FRIDAY, April 26, 2024
nationthailand

European Union begins coronavirus vaccine rollout amid concerns over supply

European Union begins coronavirus vaccine rollout amid concerns over supply

BERLIN - In nursing homes and hospitals from Spain to Poland, the European Union began its official coronavirus mass vaccination program for its 450 million residents on Sunday amid concerns about supply and frustrations over the pace of the roll out. 

Leaders of the 27-country bloc had aimed to ensure that the vaccine would be available to every country fairly, with every country beginning their vaccination with the Pfizer and BioNTech vaccine from Sunday. 

At 8.30 a.m. in Guadalajara, Spain, Araceli Hidalgo, a 96-year-old nursing home resident, became the first person to be vaccinated in the country. In the Czech Republic, Prime Minister Andrej Babis was vaccinated live on television. In Italy, which emerged as the epicenter of the pandemic last spring, doctors and nurses at the Spallanzani hospital in Rome were the first to receive the vaccine. 

"Today is a beautiful, symbolic day," Domenico Arcuri, Italy's emergency coronavirus commissioner told reporters outside the hospital according to the Associated Press. "All the citizens of Europe together are starting to get their vaccinations, the first ray of light after a long night."

But despite the hopeful scenes across Europe, there has been mounting frustration as Europeans have watched Pfizer and BioNtech's vaccine, developed in Germany with German federal government funding, roll out first in a string of countries, including the United States, United Kingdom, Israel and the United Arab Emirates. And while the bloc has ordered more than 2 billion vaccine doses as it aims to protect all its citizens against coronavirus, it has limited orders of the front running candidates.
☆ ☆ ☆
■ **Assignment**
Reproduce the entire article on the EU coronavirus vaccine rollout word for word.

[Items listed in a dataset]
☆ ☆ ☆
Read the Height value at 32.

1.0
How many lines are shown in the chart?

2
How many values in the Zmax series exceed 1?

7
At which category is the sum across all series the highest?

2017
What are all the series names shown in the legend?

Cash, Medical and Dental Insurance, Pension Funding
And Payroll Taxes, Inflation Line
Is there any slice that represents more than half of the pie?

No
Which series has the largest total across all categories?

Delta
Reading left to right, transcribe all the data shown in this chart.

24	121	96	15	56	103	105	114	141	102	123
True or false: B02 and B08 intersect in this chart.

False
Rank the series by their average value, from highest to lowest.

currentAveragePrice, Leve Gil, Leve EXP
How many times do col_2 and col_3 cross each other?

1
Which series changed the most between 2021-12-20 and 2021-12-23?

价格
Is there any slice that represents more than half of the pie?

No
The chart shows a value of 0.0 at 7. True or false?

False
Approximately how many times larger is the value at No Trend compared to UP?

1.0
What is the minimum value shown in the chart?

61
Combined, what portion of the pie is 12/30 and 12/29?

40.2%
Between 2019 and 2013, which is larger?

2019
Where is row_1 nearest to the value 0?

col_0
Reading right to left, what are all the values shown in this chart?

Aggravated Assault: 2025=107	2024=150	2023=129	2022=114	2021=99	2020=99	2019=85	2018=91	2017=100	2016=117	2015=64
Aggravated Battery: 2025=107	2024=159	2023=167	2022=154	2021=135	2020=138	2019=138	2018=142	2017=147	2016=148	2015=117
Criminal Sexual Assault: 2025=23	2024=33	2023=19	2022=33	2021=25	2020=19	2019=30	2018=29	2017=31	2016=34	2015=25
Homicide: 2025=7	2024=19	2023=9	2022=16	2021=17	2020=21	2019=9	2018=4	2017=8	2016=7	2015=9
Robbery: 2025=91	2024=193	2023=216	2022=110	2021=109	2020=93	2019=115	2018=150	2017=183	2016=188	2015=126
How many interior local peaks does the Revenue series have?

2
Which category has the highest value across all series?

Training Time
☆ ☆ ☆
■ **Exercise solution**
FRIDAY, April 26, 2024
nationthailand

European Union begins coronavirus vaccine rollout amid concerns over supply

European Union begins coronavirus vaccine rollout amid concerns over supply

BERLIN - In nursing homes and hospitals from Spain to Poland, the European Union began its official coronavirus mass vaccination program for its 450 million residents on Sunday amid concerns about supply and frustrations over the pace of the roll out. 

Leaders of the 27-country bloc had aimed to ensure that the vaccine would be available to every country fairly, with every country beginning their vaccination with the Pfizer and BioNTech vaccine from Sunday. 

At 8.30 a.m. in Guadalajara, Spain, Araceli Hidalgo, a 96-year-old nursing home resident, became the first person to be vaccinated in the country. In the Czech Republic, Prime Minister Andrej Babis was vaccinated live on television. In Italy, which emerged as the epicenter of the pandemic last spring, doctors and nurses at the Spallanzani hospital in Rome were the first to receive the vaccine. 

"Today is a beautiful, symbolic day," Domenico Arcuri, Italy's emergency coronavirus commissioner told reporters outside the hospital according to the Associated Press. "All the citizens of Europe together are starting to get their vaccinations, the first ray of light after a long night."

But despite the hopeful scenes across Europe, there has been mounting frustration as Europeans have watched Pfizer and BioNtech's vaccine, developed in Germany with German federal government funding, roll out first in a string of countries, including the United States, United Kingdom, Israel and the United Arab Emirates. And while the bloc has ordered more than 2 billion vaccine doses as it aims to protect all its citizens against coronavirus, it has limited orders of the front running candidates.